Stored items:
·····

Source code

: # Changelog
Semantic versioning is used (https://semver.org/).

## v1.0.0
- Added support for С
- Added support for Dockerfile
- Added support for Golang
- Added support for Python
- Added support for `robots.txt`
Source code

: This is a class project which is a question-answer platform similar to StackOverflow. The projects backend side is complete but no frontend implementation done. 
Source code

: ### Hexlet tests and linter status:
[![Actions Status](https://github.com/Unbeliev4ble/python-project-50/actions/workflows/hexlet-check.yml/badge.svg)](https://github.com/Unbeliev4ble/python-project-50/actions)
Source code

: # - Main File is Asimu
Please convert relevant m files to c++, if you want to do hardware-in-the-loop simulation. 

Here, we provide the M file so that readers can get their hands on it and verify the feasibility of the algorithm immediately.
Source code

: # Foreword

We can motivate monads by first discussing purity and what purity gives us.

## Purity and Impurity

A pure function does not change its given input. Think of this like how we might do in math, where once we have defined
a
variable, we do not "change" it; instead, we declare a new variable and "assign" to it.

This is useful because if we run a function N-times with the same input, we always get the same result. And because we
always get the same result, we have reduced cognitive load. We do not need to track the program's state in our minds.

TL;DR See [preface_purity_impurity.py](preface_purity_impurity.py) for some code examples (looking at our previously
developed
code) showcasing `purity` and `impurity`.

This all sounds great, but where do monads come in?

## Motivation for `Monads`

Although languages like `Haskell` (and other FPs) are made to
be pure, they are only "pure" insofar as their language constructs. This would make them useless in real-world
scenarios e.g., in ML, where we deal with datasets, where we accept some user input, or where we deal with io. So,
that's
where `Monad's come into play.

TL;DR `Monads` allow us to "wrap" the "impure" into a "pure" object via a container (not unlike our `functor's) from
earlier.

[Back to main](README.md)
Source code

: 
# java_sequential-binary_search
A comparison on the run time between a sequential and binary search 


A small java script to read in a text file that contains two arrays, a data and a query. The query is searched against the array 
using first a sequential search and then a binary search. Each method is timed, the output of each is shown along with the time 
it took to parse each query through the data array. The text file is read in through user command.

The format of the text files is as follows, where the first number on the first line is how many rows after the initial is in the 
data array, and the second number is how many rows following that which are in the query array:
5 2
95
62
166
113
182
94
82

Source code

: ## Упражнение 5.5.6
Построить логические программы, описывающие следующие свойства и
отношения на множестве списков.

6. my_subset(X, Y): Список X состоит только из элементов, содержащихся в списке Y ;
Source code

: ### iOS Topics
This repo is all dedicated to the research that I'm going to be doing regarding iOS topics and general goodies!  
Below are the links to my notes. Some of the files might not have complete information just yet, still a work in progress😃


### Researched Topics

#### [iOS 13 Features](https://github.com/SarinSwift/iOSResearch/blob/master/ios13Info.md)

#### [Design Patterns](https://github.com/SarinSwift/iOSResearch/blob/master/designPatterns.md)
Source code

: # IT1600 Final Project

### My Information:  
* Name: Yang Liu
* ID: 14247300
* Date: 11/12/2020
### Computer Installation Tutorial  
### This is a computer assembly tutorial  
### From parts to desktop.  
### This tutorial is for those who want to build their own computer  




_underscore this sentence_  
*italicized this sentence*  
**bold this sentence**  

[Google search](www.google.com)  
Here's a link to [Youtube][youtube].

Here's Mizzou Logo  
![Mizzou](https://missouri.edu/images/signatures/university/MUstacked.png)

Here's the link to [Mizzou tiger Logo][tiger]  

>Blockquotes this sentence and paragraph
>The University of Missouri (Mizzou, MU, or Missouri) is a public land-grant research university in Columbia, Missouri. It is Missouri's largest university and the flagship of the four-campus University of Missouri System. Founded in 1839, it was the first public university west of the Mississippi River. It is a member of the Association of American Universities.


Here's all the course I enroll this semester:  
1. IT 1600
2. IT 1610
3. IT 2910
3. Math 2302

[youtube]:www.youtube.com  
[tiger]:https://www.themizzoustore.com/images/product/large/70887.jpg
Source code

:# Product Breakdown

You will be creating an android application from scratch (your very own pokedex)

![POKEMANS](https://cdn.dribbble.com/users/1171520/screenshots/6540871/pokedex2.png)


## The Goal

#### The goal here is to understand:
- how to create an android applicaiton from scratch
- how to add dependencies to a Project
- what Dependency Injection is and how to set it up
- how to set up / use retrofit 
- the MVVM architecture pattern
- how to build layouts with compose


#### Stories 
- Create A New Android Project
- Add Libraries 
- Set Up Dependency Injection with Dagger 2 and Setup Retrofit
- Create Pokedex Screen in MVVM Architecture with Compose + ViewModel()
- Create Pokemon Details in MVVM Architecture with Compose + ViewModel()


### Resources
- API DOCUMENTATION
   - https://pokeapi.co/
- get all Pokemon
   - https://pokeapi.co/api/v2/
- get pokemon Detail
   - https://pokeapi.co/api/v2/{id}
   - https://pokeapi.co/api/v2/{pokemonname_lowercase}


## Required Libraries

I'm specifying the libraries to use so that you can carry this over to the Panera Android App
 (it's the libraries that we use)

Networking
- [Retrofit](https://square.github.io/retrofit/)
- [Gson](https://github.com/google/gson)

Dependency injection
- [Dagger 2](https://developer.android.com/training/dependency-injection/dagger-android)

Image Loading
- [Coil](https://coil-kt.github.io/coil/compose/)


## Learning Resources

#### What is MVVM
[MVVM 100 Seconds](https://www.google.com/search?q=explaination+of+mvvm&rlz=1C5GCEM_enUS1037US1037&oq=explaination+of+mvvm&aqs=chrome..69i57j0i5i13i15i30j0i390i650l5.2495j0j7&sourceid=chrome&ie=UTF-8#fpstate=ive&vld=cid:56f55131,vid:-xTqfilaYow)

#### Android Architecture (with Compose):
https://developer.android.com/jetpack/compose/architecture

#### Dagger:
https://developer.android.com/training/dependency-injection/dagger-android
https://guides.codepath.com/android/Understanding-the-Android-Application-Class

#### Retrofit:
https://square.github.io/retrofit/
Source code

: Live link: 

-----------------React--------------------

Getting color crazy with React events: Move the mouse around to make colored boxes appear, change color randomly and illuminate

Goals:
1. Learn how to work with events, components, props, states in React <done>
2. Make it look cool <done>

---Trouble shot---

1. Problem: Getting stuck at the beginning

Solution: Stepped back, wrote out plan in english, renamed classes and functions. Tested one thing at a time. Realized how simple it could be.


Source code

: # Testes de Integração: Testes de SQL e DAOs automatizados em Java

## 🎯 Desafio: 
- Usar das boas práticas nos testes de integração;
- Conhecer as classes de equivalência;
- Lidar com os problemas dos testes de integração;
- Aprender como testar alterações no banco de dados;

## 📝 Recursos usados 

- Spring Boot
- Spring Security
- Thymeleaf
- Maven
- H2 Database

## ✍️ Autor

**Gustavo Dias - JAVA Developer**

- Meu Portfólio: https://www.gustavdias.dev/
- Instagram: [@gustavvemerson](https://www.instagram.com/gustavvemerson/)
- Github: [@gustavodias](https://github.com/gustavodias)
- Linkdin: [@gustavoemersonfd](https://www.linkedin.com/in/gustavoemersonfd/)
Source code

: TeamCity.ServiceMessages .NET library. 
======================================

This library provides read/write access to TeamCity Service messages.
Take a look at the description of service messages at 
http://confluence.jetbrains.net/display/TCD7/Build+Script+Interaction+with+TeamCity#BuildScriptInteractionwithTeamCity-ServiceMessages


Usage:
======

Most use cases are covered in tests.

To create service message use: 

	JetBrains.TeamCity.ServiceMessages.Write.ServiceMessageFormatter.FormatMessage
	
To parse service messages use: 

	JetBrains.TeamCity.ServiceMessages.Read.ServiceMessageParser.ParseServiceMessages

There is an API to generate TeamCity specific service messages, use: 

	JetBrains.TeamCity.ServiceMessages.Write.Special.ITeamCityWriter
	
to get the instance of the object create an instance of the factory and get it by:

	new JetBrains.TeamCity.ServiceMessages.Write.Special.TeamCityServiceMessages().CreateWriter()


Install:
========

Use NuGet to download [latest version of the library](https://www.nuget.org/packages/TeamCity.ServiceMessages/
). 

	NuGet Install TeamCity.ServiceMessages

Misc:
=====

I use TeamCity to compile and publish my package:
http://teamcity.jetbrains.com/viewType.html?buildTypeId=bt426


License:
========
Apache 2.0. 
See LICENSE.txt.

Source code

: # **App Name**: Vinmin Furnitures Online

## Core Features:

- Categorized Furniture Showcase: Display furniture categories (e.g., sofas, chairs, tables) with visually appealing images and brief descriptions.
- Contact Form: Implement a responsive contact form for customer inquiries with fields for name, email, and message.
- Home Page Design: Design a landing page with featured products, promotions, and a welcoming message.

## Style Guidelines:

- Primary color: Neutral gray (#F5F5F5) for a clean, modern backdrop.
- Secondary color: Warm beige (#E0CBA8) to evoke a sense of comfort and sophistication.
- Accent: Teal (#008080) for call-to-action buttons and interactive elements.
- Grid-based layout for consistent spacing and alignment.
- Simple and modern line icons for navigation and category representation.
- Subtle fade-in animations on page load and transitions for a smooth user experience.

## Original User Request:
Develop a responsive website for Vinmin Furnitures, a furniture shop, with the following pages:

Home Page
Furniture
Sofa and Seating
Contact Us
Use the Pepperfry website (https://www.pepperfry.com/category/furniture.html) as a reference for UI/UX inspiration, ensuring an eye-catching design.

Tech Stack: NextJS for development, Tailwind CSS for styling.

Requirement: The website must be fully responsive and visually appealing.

·····

_Request_
A single number is the answer: how many lines of the entries above contain "scratch"?

_Response area_
2